El enano tragó saliva y meneó su vieja cabeza. Transfigurada su faz en una máscara de dolor, el enano se enjugó las lágrimas que afloraban bajo sus párpados y dio a Tas un empellón.

—¡Vamos, muévete! —lo espetó.

El kender se volvió perplejo mas, sin proferir ninguna queja, se encogió de hombros y jalonó las almenas impartiendo órdenes a los desprevenidos caballeros.

—¡Acompáñame, Sturm!—le rogó Laurana mientras tiraba de su brazo como un niño ansioso por mostrar a su padre un mágico descubrimiento—. Si quieres, yo misma explicaré el plan a los hombres. Luego dejaré que des las instrucciones pertinentes para la formación de combate.

—Eres tú quien está ahora al mando —la atajó Sturm.

—¿Cómo? —Laurana se detuvo y el temor reemplazó a la esperanza en su ánimo, tan bruscamente que sintió un insoportable dolor.

—Necesitas tiempo para preparar la estrategia —declaró Sturm, ajustándose el cinto en un intento de evitar sus ojos—. Debes organizar a los soldados y concentrarte a fondo, si quieres que el Orbe responda. Yo te proporcionaré ese tiempo —asió un arco y una aljaba llena de flechas.
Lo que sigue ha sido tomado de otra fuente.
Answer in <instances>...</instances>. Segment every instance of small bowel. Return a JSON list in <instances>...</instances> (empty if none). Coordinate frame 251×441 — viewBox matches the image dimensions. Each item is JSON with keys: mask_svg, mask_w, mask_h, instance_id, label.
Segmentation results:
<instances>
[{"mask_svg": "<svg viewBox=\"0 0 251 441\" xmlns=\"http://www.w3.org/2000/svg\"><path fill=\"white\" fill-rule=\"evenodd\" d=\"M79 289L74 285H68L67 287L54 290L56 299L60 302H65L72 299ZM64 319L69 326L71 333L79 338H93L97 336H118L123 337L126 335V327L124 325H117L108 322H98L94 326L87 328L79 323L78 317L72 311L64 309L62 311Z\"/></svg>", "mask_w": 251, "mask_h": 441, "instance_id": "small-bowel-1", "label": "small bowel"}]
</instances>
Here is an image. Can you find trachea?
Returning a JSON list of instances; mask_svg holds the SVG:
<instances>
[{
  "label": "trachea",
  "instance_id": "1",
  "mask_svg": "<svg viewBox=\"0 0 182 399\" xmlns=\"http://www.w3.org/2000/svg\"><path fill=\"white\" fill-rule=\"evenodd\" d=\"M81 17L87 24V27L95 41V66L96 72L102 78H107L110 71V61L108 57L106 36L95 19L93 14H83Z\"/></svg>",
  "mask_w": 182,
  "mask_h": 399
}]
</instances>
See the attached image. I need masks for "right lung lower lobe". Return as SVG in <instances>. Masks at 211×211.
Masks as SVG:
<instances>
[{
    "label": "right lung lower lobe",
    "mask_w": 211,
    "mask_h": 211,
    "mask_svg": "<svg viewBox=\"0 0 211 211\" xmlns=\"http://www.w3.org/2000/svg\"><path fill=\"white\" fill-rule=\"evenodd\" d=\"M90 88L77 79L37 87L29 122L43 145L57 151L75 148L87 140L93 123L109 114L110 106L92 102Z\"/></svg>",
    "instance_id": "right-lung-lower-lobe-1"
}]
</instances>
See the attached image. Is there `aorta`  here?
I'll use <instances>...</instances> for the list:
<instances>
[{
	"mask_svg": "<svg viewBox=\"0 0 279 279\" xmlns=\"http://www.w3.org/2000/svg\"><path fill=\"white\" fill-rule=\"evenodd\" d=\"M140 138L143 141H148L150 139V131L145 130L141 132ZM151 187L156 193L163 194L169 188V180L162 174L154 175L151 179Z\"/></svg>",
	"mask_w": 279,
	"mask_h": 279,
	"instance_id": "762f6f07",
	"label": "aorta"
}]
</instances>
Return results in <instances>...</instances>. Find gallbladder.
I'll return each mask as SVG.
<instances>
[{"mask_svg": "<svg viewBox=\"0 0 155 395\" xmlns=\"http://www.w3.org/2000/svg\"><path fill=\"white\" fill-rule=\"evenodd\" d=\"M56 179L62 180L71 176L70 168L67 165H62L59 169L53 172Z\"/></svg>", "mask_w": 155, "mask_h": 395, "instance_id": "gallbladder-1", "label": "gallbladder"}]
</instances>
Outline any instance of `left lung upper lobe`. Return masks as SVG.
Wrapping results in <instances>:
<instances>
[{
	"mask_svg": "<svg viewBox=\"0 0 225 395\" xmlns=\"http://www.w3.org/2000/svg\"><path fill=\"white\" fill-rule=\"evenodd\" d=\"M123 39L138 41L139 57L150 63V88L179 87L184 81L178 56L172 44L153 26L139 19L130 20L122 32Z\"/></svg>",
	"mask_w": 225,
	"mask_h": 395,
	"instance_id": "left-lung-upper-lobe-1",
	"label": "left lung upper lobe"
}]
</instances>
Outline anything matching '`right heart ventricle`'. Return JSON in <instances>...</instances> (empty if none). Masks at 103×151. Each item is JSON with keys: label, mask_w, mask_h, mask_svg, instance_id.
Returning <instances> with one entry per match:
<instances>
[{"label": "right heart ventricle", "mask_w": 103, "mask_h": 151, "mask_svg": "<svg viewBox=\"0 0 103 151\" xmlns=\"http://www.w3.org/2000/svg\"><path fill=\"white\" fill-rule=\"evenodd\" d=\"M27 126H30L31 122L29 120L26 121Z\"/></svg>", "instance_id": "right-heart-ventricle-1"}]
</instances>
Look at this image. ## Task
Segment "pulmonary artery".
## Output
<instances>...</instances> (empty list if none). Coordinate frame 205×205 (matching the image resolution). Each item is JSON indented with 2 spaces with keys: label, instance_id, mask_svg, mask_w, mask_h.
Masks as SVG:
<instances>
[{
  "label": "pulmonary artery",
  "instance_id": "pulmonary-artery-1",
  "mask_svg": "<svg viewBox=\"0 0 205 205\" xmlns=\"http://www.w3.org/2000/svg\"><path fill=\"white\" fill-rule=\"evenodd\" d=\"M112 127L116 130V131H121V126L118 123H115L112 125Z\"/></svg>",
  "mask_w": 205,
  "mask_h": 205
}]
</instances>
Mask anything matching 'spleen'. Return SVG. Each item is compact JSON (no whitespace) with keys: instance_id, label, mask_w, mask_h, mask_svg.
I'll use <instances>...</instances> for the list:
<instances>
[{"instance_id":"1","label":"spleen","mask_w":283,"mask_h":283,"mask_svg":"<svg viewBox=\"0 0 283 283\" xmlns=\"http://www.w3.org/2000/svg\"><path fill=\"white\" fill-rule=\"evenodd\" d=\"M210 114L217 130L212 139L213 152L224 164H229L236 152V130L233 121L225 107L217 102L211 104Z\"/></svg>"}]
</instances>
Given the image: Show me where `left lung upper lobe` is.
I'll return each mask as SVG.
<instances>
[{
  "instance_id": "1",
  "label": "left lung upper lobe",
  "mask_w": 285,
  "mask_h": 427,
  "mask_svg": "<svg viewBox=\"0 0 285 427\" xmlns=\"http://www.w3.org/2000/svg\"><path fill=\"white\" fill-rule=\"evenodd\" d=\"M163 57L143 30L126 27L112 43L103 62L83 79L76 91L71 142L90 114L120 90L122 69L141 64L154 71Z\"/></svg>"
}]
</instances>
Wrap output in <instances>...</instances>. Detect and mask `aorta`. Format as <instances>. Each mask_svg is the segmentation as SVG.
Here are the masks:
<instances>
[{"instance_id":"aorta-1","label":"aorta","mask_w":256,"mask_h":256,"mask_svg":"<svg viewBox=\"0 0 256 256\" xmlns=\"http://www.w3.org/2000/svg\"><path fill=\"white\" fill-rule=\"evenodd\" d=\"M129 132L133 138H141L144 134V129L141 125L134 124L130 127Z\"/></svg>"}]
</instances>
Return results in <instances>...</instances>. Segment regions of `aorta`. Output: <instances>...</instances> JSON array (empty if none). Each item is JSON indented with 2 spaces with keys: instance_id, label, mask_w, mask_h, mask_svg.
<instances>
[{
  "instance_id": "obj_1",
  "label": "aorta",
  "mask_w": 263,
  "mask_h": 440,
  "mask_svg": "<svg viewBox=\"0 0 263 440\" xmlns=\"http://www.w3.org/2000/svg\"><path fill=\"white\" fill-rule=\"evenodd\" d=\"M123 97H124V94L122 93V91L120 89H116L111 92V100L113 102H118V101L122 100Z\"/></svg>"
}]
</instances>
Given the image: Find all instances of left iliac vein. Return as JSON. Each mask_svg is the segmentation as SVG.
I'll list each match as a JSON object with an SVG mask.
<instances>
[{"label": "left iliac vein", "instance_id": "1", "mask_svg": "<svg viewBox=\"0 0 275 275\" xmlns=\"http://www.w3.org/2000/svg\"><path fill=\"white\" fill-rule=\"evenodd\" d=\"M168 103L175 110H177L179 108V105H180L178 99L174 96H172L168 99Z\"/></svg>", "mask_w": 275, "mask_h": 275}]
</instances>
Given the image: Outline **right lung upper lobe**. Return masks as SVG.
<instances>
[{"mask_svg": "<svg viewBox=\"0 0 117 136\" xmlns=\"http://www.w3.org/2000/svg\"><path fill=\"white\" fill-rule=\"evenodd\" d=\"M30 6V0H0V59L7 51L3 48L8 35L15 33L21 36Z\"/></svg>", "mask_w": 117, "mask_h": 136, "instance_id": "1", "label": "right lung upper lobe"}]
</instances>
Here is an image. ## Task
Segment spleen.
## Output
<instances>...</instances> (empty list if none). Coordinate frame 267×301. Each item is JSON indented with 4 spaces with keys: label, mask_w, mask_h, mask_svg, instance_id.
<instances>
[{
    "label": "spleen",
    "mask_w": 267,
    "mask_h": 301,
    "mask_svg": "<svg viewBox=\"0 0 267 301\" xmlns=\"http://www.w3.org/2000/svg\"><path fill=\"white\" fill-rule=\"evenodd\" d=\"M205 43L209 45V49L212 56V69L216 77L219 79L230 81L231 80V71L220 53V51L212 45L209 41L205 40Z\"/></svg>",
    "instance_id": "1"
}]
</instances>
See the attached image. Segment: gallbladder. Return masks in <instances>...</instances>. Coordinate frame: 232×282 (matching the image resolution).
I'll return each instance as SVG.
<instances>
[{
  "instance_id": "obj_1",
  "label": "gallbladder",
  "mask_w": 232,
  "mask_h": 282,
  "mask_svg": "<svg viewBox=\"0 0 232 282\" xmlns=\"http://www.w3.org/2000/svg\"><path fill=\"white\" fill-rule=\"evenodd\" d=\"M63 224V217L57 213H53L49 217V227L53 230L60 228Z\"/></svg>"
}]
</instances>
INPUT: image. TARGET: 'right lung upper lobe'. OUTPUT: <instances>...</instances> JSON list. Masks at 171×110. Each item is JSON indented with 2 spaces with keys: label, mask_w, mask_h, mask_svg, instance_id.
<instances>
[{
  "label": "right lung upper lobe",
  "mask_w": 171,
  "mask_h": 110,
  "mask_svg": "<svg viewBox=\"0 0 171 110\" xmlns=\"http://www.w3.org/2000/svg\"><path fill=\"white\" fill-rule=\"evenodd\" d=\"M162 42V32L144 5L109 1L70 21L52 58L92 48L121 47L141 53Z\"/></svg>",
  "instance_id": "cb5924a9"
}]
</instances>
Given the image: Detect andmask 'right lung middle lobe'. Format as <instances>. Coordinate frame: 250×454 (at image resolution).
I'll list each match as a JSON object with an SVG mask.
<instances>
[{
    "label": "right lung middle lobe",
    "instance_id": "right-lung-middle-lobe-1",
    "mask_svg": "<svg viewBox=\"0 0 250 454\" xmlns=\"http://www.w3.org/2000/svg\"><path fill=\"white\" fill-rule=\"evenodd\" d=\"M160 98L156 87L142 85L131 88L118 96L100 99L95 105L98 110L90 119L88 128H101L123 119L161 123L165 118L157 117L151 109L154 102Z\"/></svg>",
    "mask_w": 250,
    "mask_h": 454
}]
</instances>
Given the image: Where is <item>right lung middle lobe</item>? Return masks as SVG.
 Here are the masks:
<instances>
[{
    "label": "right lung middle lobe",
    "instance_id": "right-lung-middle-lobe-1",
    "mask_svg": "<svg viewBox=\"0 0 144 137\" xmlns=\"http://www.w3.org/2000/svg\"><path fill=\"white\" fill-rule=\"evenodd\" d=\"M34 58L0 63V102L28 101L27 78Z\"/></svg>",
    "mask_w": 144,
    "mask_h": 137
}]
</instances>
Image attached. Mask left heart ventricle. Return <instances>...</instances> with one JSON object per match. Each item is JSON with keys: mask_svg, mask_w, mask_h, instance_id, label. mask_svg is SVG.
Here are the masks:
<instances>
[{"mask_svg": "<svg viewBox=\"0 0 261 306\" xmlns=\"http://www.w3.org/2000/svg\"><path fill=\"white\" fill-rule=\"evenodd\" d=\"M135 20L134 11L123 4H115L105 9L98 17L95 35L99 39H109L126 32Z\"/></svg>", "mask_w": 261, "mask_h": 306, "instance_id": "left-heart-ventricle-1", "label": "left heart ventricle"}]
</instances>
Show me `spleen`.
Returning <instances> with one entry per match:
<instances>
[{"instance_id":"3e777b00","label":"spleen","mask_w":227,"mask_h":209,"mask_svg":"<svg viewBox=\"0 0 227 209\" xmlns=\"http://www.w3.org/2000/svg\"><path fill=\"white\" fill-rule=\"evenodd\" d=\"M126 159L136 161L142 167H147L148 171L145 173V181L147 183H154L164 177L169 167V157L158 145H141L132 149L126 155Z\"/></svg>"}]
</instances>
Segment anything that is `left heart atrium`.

—¡No, Sturm! —vociferó temblorosa la elfa—. ¡No puedo ponerme al mando ni prescindir de ti! No te hagas eso a ti mismo —sus palabras se redujeron a un quedo susurro —, no me lo hagas a mí.

—Estás capacitada para dirigir la operación —la tranquilizó Sturm, tomando aquel bello rostro entre sus manos y besándolo con ternura—. Adiós, querida muchacha. Tu luz brillará en este mundo. Ha llegado la hora de que se extinga la mía. No te apenes, no llores —añadió a la vez que la estrechaba en un abrazo—. El Señor del Bosque Oscuro nos recomendó que no lamentáramos la pérdida de quien ha cumplido su tarea. La mía ha concluido y ahora apresúrate, Laurana. Cada segundo es vital.

—Por lo menos llévate la dragonlance —le suplicó.

Sturm meneó la cabeza y apoyó la mano en la empuñadura de la antigua espada que perteneciera a su padre.

—No sabría manejarla. Despidámonos, hermosa elfa. Dile a Tanis que... —se interrumpió—. No —añadió melancólico—. Él comprenderá qué sentimientos alberga mi corazón.

—Sturm... —ahogada por las lágrimas, se sumió en el silencio. No acertaba sino a contemplar al caballero en una muda plegaria.

—Vete —ordenó él.

Ciega, a trompicones, la muchacha dio media vuelta y bajó sin saber cómo la escalera hasta llegar al patio. Una vez allí, una mano firme aferró la suya..

—Flint —dijo, entre sollozos, al reconocerlo—. Sturm va a...

—Lo he leído en su rostro, no es preciso que me lo expliques. Creo que ya estaba escrito mucho antes de que lo conociera. Ahora todo depende de ti, no le falles.